Let $n\ge1$ be an integer. Prove that there exists an integer $k\ge1$ and a sequence of positive integers $a_1,a_2,a_3......a_k$ such that $a_{i+1}\ge2 + a_i$ for all $i=1,2,3,4......k-1$ and $n=F_{a_1} + F_{a_2} + F_{a_3} + F_{a_4}.........+F_{a_k}$. The numbers $F_0=0, F_1=1, F_2=1, F_3=2 $ etc are all the Fibonacci numbers.
My work: Let $a_1=F_4=3$ and $a_2=F_5=5$ and $a_{i+2}=a_{i+1} + a_i$ for $i\ge1$. I will prove the inequality by induction.
Claim: $a_{i+1}-a_i\ge2$, $\forall i\ge1$
Base case: $i=1$ We have $a_2 - a_1=2\ge2$
Induction hypothesis: Suppose $a_{i+1}-a_i\ge2$ is true for some $i=k, k\lt r, r∈ \mathbb{N}$.
Then we have $a_{k+1}-a_k\ge2$
Now let us consider $i=k-1$.
We get $a_{k} - a_{k-1}= (a_{k} + a_{k-1}) - 2a_{k-1}= a_{k-2}$
I don't know how to proceed at this point. I've tried to manipulate the expression that I get after plugging in $k-1$ in a few different ways but non of them seem to pan out
Note that the $a_i$ are the indices of the Fibonacci numbers in the statement of the theorem you have, not the Fibonacci numbers themselves.
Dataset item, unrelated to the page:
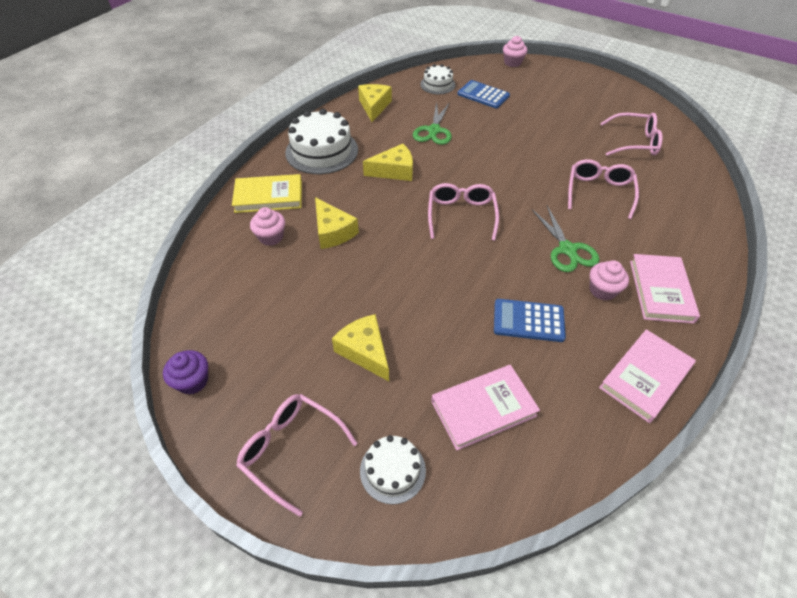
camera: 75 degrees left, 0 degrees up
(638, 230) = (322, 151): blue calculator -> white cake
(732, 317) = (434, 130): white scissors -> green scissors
Also, for example, we have $5=3+2$ as a Fibonacci decomposition which does not satisfy the restriction on indices, though $5=5$ obviously does, so you need some control over the indices, and this is obtained by using the Fibonacci relation.
For the inductive step, try this as an alternative.
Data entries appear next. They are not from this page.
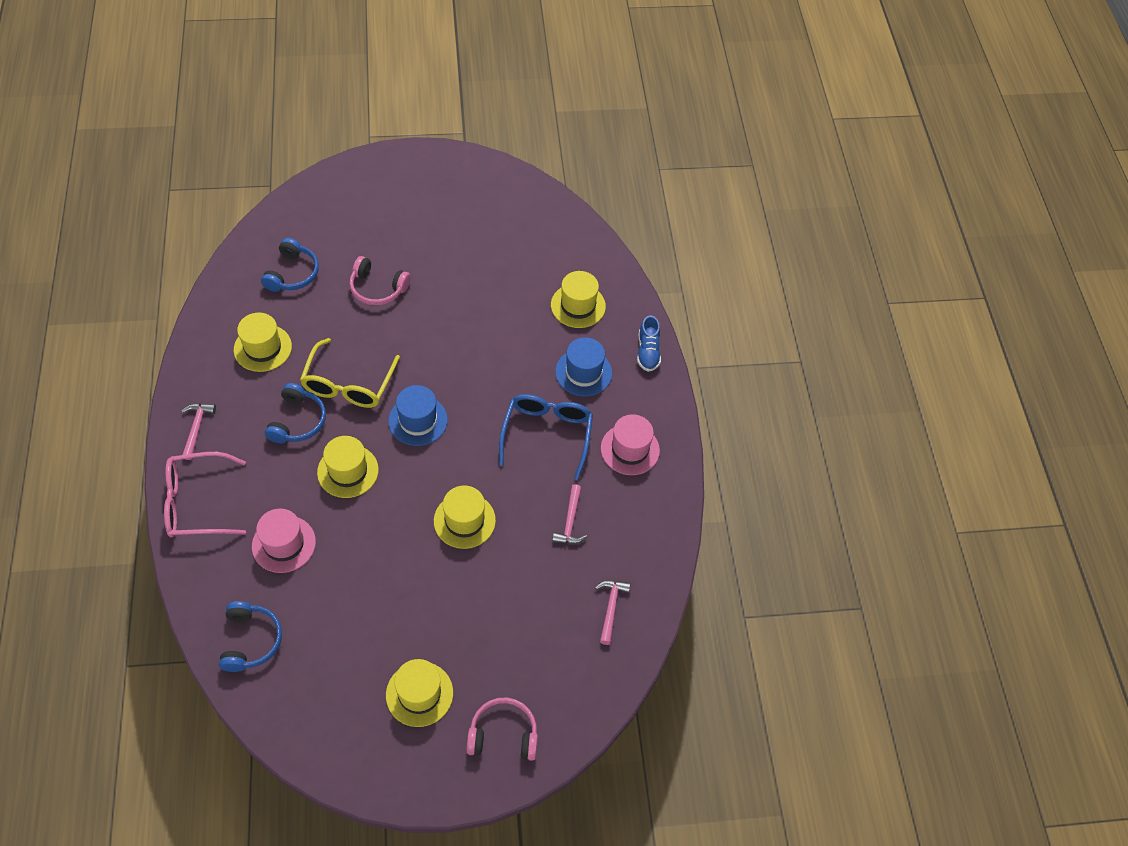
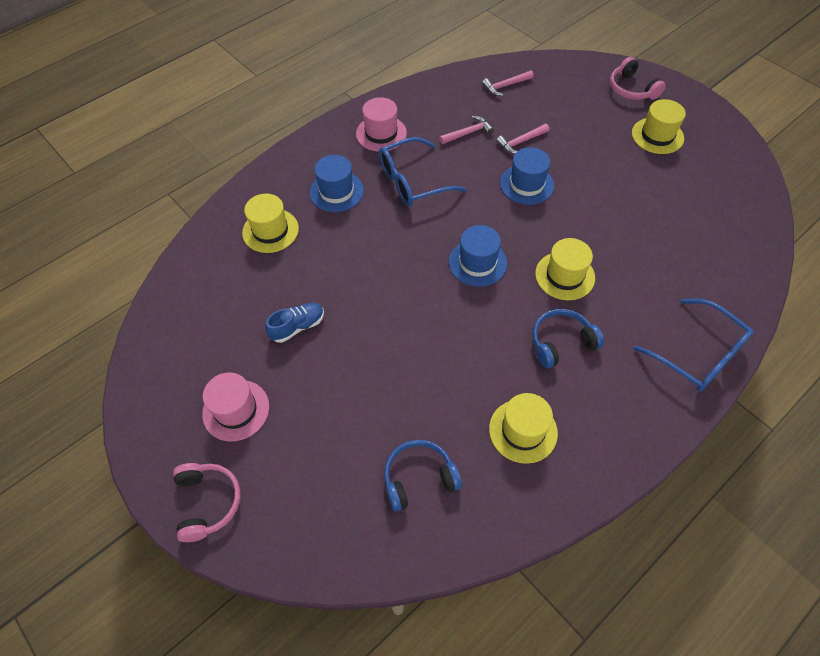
camera: 120 degrees left, 0 degrees up
(196, 428) = (647, 414): pink hammer -> pink hammer (521, 142)
(196, 503) = (699, 355): pink glasses -> blue glasses
(250, 640) = (737, 238): blue headphones -> none
(283, 544) = (659, 272): pink hat -> pink hat (236, 410)
(348, 384) = (492, 333): yellow glasses -> none
(377, 288) = (373, 387): pink headphones -> pink headphones (207, 502)
(464, 520) = (526, 184): yellow hat -> blue hat
(648, 352) = (283, 166): blue shoe -> blue shoe (297, 327)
Suppose the theorem is true for positive integers $\le n$.
Let $F_r$ be the greatest Fibonacci number $\le n+1$. If $n+1=F_r$ we are done. Otherwise $n+1=F_r+m$ and $m$ has a decomposition of the form we require.
Let $m=F_s+F_t+\dots$ where $F_t\gt F_s\gt \dots$ is the decomposition we can take from the inductive hypothesis. We may have $m=F_t$ if $m$ is a Fibonacci number, but where it is not we have $t\ge s+2$ and the condition on indices is satisfied for any remaining components of $m$.
Then $n+1=F_r+F_s+F_t+\dots$
You might want to see whether you can proceed yourself from here - you will get some control over the indices using the Fibonacci relation $F_m=F_{m-1}+F_{m-2}$ so if two indices are consecutive, you can potentially change that.
I've left a little for you to fill in.